# EXERCISE DETAILS
In the data that follows, find the line with "oducts involve risk"; transcribe it, every later line up to the one with "or arrangements that", and that line as well, exactly and with no others.

# Items listed in a dataset

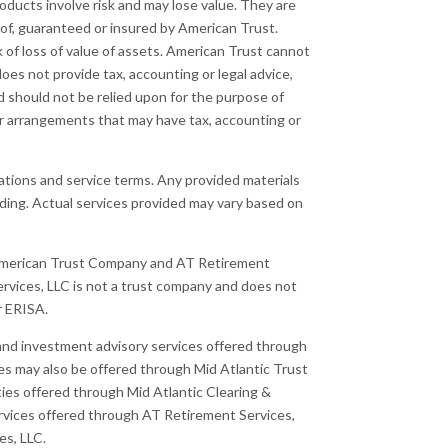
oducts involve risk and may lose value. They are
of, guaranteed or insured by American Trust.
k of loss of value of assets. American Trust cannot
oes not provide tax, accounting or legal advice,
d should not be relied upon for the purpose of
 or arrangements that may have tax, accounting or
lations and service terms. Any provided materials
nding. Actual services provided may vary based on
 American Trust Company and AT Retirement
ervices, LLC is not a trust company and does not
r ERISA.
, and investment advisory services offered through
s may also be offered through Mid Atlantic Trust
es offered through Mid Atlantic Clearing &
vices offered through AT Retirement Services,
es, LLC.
---
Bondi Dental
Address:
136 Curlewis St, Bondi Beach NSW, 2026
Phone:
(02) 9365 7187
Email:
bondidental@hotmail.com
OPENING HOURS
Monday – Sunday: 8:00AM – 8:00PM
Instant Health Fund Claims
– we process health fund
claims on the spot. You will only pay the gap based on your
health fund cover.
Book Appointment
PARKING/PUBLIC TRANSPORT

# TASK SOLUTION
oducts involve risk and may lose value. They are
of, guaranteed or insured by American Trust.
k of loss of value of assets. American Trust cannot
oes not provide tax, accounting or legal advice,
d should not be relied upon for the purpose of
 or arrangements that may have tax, accounting or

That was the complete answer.